In 2017, recruited a total of 63 university students, of which 40 of them will be women for their technology internship program.

It is no doubt that Mr. Collymore also had a big heart too and Kenyans will remember the countless times he come out to rally Kenyans to once cause or another. Early this year, Safaricom launched an initiative that aims at positively transforming lives of communities across Kenya dubbed Ndoto Zetu.

Mr. Collymore launched the initiative as a result of a new year’s challenge by Moesha Kibibi, a professional dancer, to support the Divas Power, an Initiative that seeks to reach and empower kids from slums across the country.

“Ndoto Zetu is about supporting Kenyans who are doing extraordinary things for their communities. We will select 500 of such projects to support, enhancing their communities in the process. Because when we say Twaweza, we really do mean that when we come together, great things happen,” said Bob Collymore, Safaricom CEO.

Consequently, Mr Collymore pledged to educate 18 girls from Divas Power for a period of 5 years. 

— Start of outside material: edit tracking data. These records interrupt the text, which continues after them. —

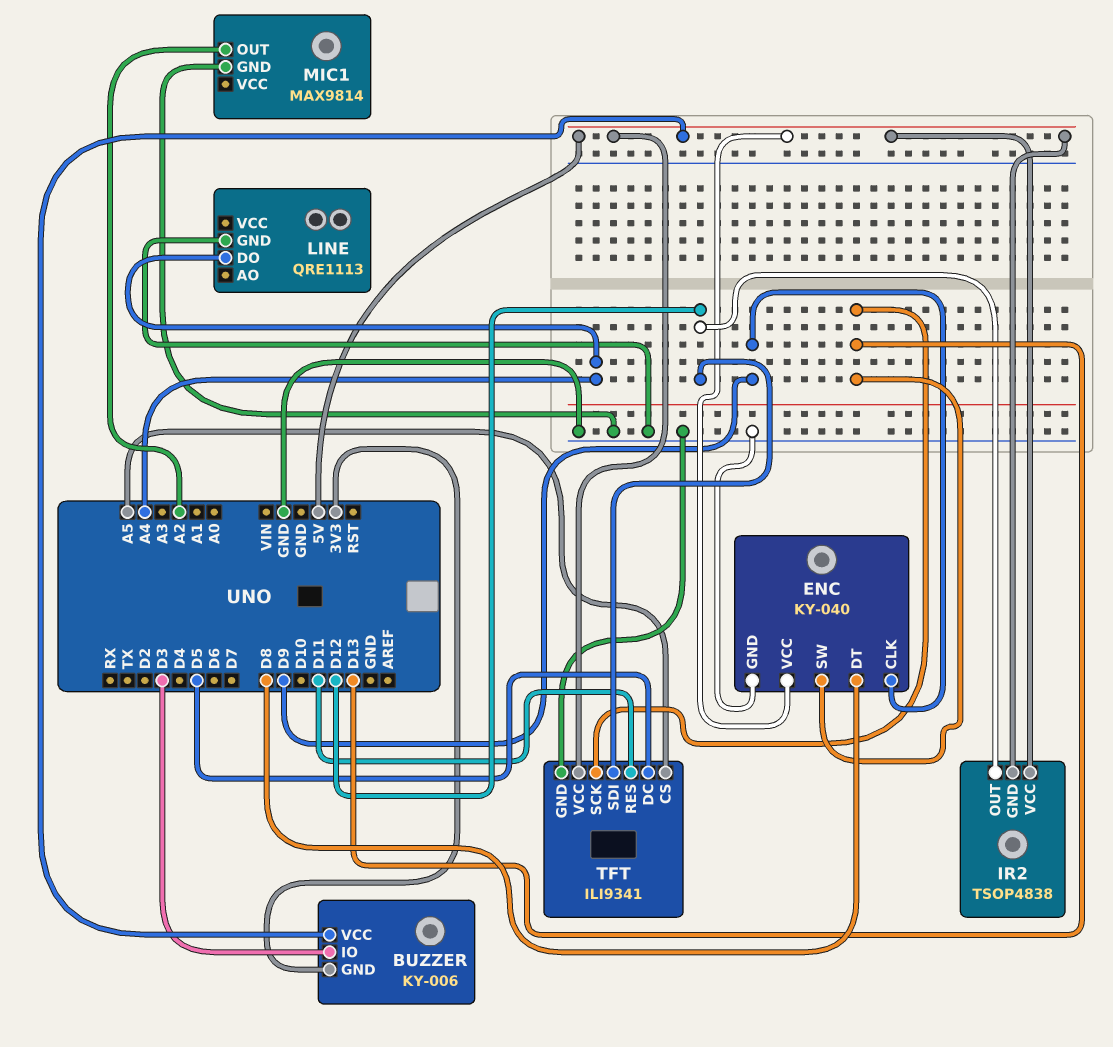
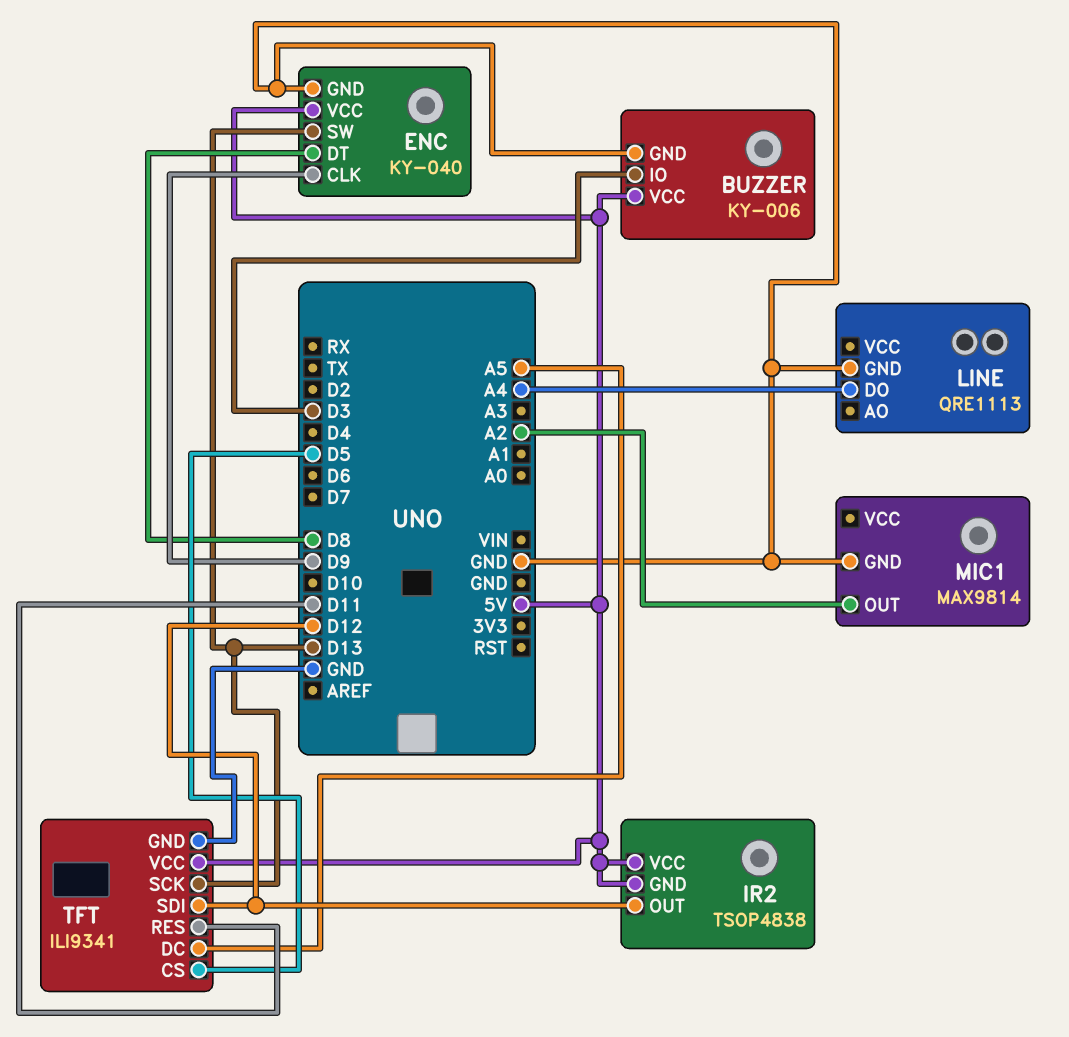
BUZZER pin GND: 3V3 -> GND
TFT pin CS: A5 -> D5
TFT pin DC: D5 -> A5

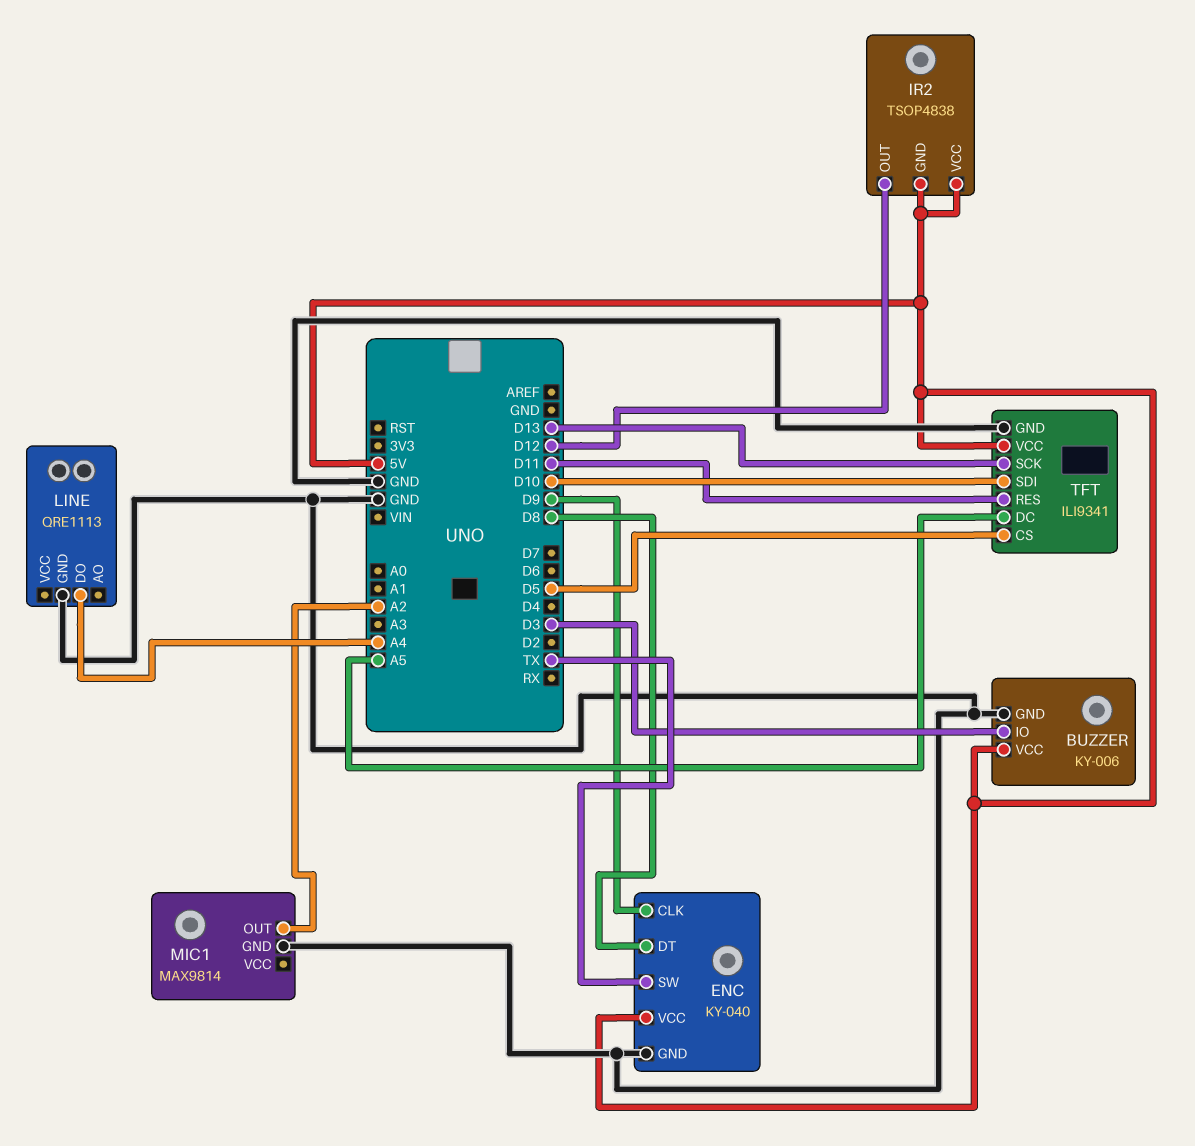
ENC pin SW: D13 -> TX
TFT pin SDI: D12 -> D10

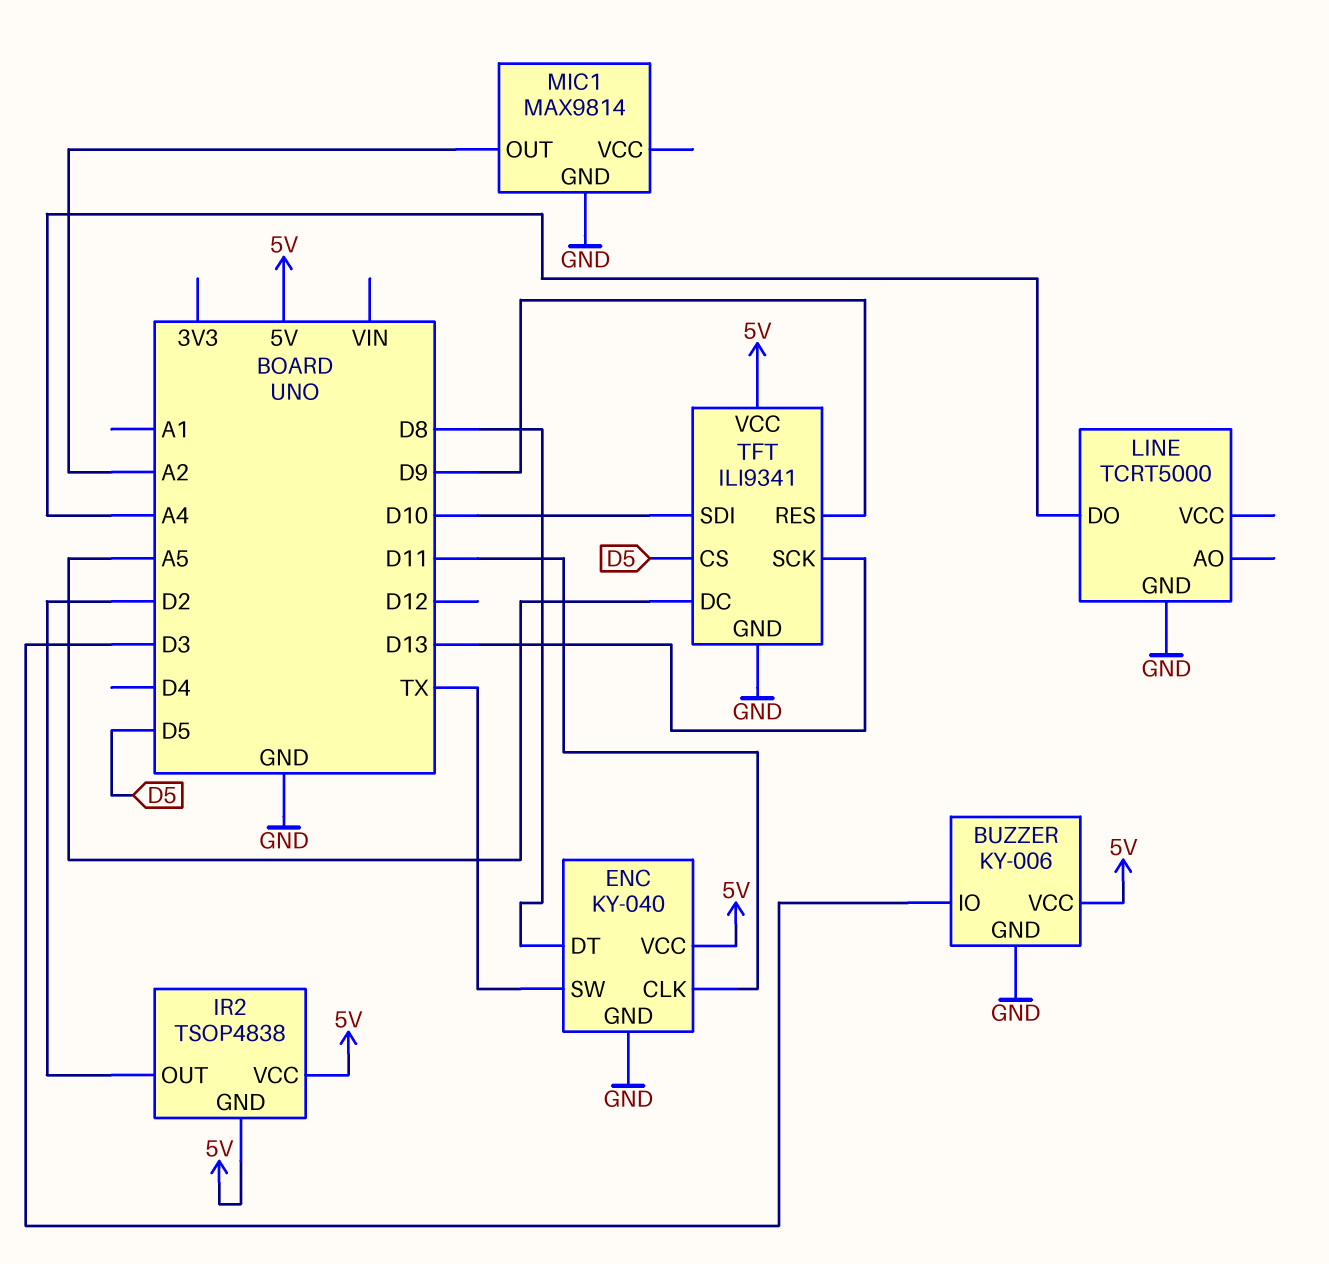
ENC pin CLK: D9 -> D11
IR2 pin OUT: D12 -> D2
LINE: QRE1113 -> TCRT5000
TFT pin RES: D11 -> D9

And who would forget the countless award-winning international artists including Salif Keïta "Golden Voice of Africa" and Manu Dibango to mentioned but just a few who trooped to Kenya to perform at the Safaricom International Jazz Festival.

Since its launch in 2014, Safaricom International Jazz Festival which was founded by Bob has raised over Sh37 million ($370,000) from proceeds of the event, funds that are being used to transform the lives of over 1400 young boy and girls through music, education and much more.

Such was the rich life Bob Collymore lived and it is no doubt that indeed he will surely be missed and remembered for a very long time. He came, he saw and he conquered.